The tariffs proposed by U.S. President Donald Trump against the three largest trading partners of the United States — Canada, Mexico, and China — continue to pressure the Canadian dollar. This, coupled with renewed demand for the U.S. dollar, serves as another supportive factor for the currency pair.
In a weekend post, Trump threatened a 100% tariff on BRICS countries — Brazil, Russia, India, China, and South Africa — if they replace the U.S. dollar with another currency for international transactions. This statement has fueled speculation that his tariff policies could resurface inflationary pressures, prompting the Federal Reserve to halt rate cuts or even consider rate hikes. These prospects have triggered another surge in U.S. Treasury yields, further bolstering demand for the U.S. dollar.
Additionally, cautious market sentiment continues to benefit the greenback, supporting USD/CAD demand. Even a slight rise in oil prices failed to offset the losses of the commodity-tied Canadian dollar. This suggests that, in the short term, the path of least resistance for the pair remains upward.

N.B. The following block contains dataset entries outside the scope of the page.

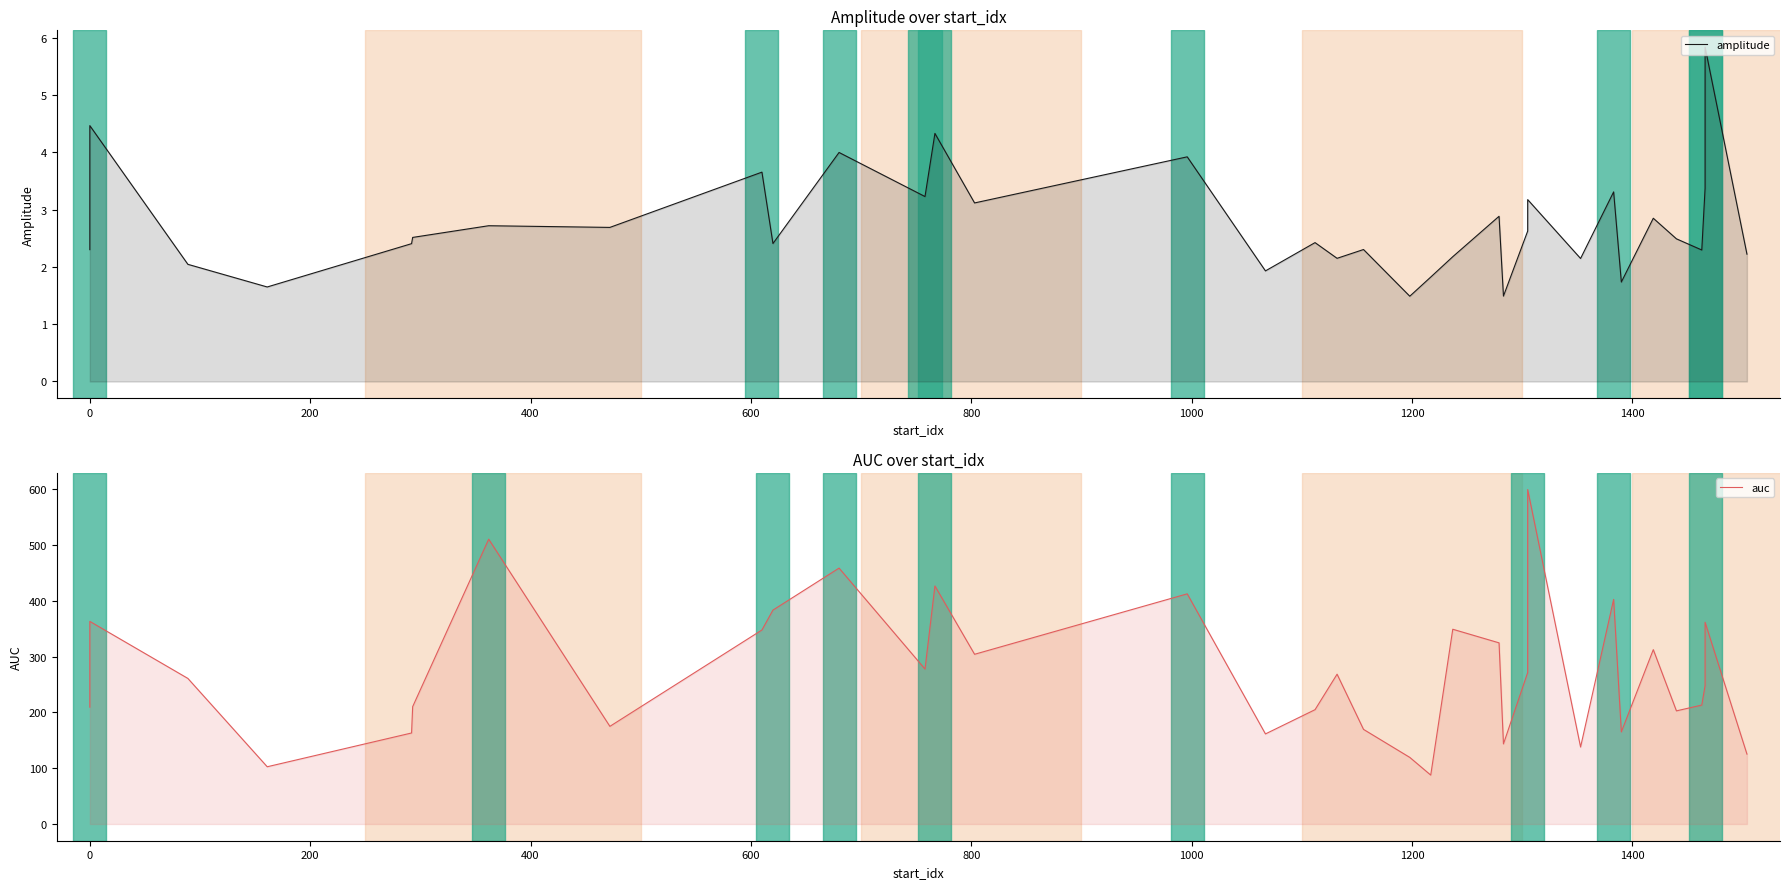

Which series has the largest total across all categories?

auc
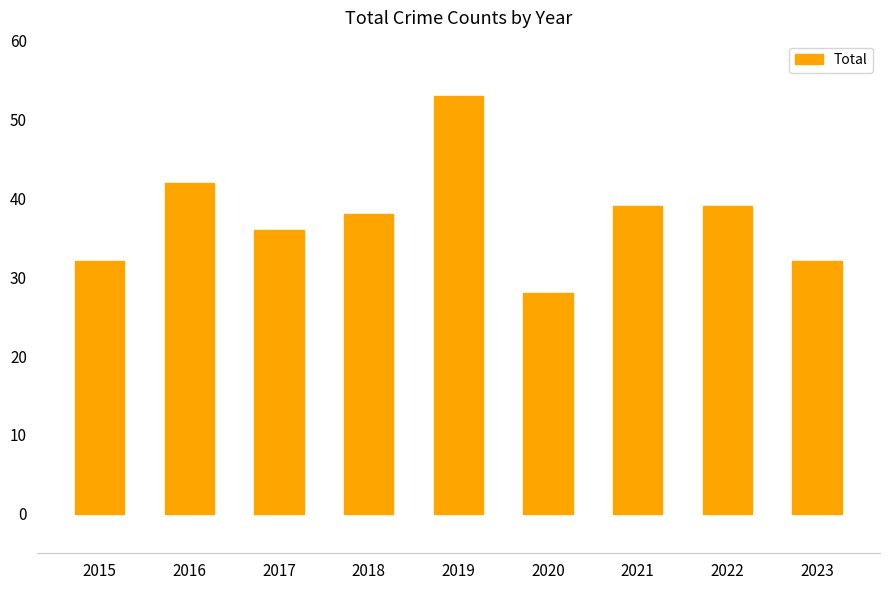

What is the sum of the values at 2019 and 2021?

92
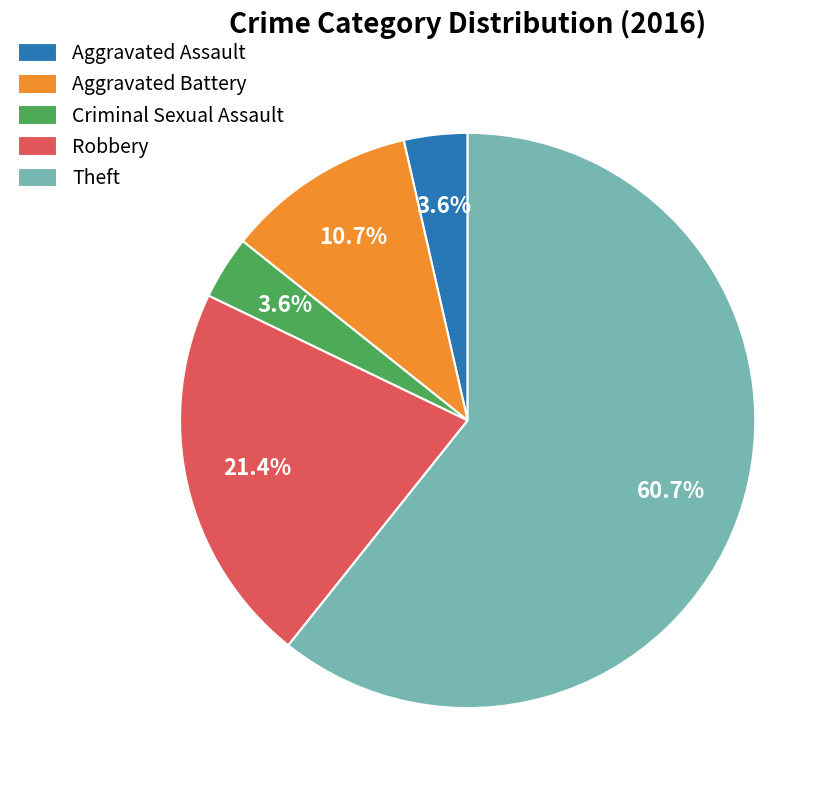

To the nearest percent, what percentage of the pie is Aggravated Assault?

4%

Traders may refrain from aggressive directional positions. This is due to crucial U.S. macroeconomic data scheduled for the start of the new month. This week's U.S. session begins with significant economic reports, including the ISM Manufacturing Index, while the primary focus will remain on the NFP non-farm payrolls report, set for release on Friday.

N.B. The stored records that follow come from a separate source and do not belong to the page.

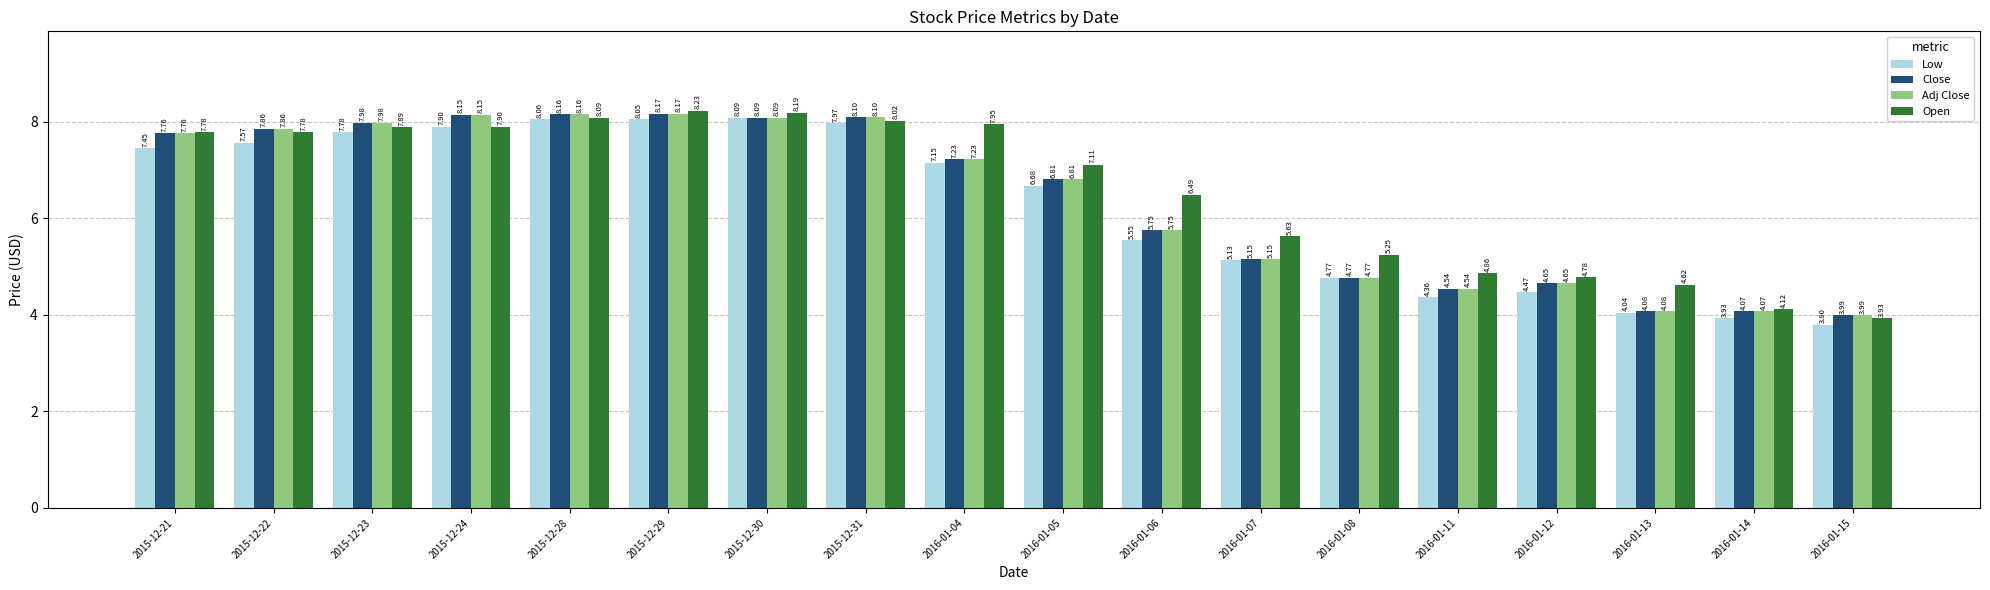

Rank the categories by Close value from lowest to highest.

2016-01-15, 2016-01-14, 2016-01-13, 2016-01-11, 2016-01-12, 2016-01-08, 2016-01-07, 2016-01-06, 2016-01-05, 2016-01-04, 2015-12-21, 2015-12-22, 2015-12-23, 2015-12-30, 2015-12-31, 2015-12-24, 2015-12-28, 2015-12-29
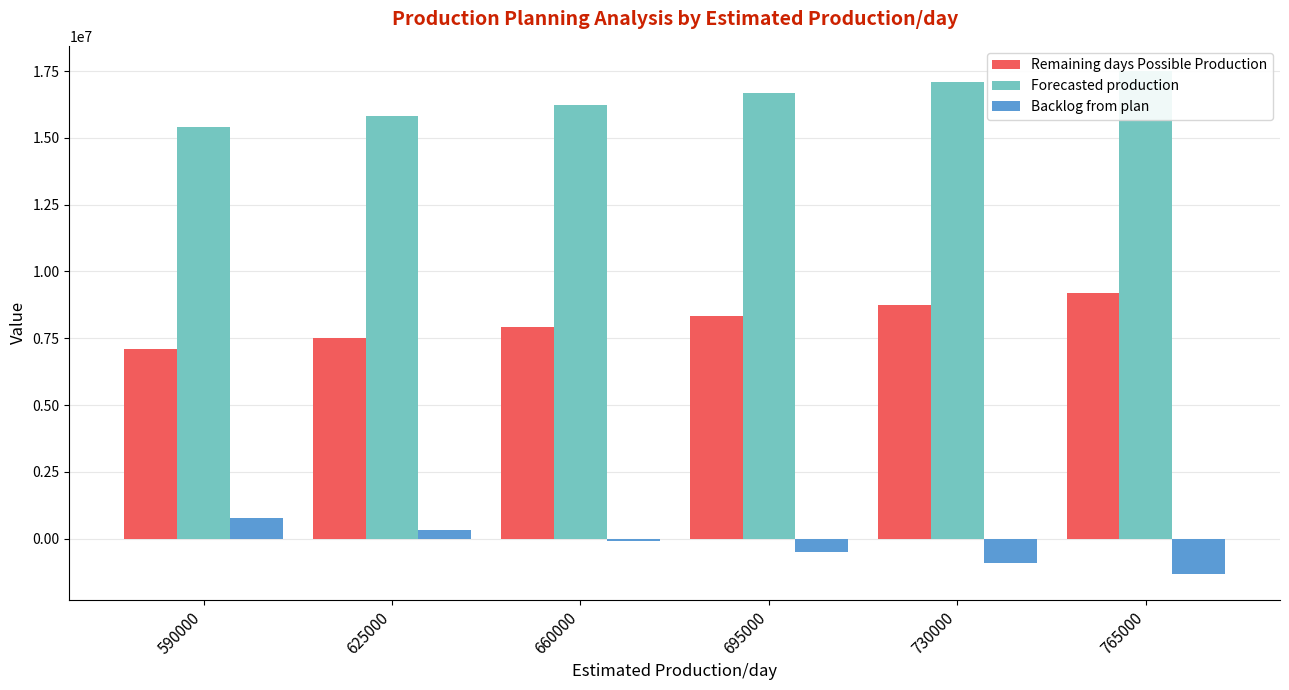

Which series changed the most between 590000 and 660000?

Remaining days Possible Production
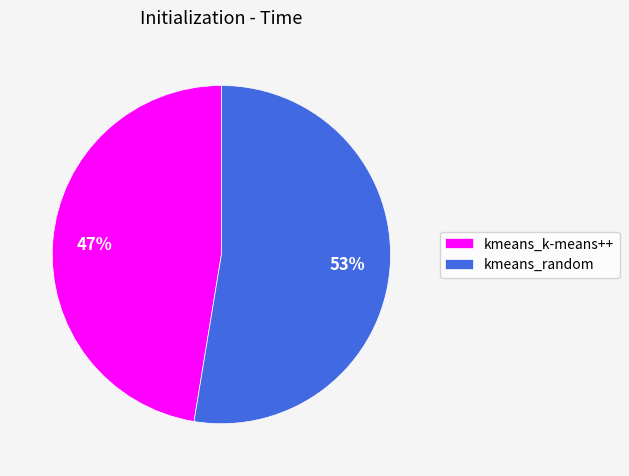

To the nearest percent, what percentage of the pie is kmeans_random?

53%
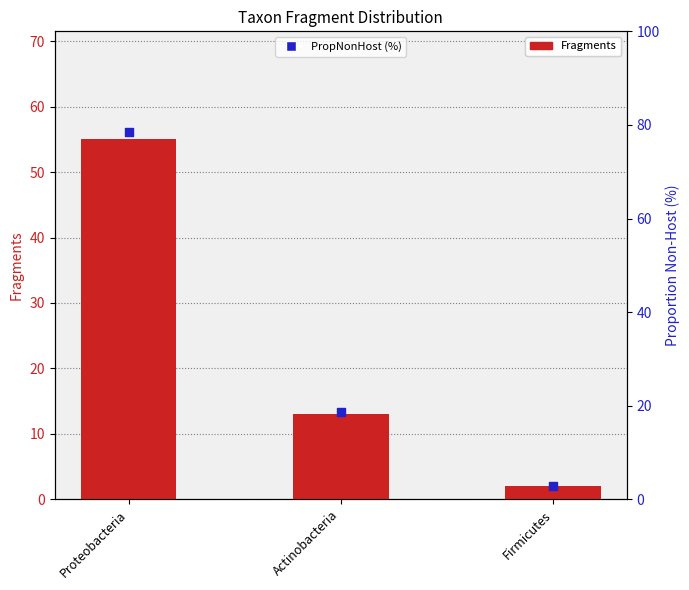

Which series has the largest total across all categories?

PropNonHost (%)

These employment figures will provide crucial insights into the Fed's rate policy and influence the U.S. dollar, driving USD/CAD momentum.
Bullish oscillators on the daily chart confirm a short-term positive forecast, supporting prospects for additional gains. Subsequent buying above 1.4045 could enable spot prices to reclaim the 1.4100 level. The momentum may lift USD/CAD toward its multi-month high near 1.4179–1.4180, eventually reaching the 1.4200 round level. Beyond this, the pair could aim for its 2020 high.
The 1.4000 psychological level now serves as the first line of support against further declines, ahead of Friday's multi-day low near 1.3980. Failure to hold these levels could trigger technical selling, leading to a deeper correction from the multi-year peak.
Below this, USD/CAD could drop toward support at 1.3955, then 1.3925, or last week's swing low. Further losses may test the 1.3900 round level, and a breach could push spot prices toward the November low of 1.3820–1.3815.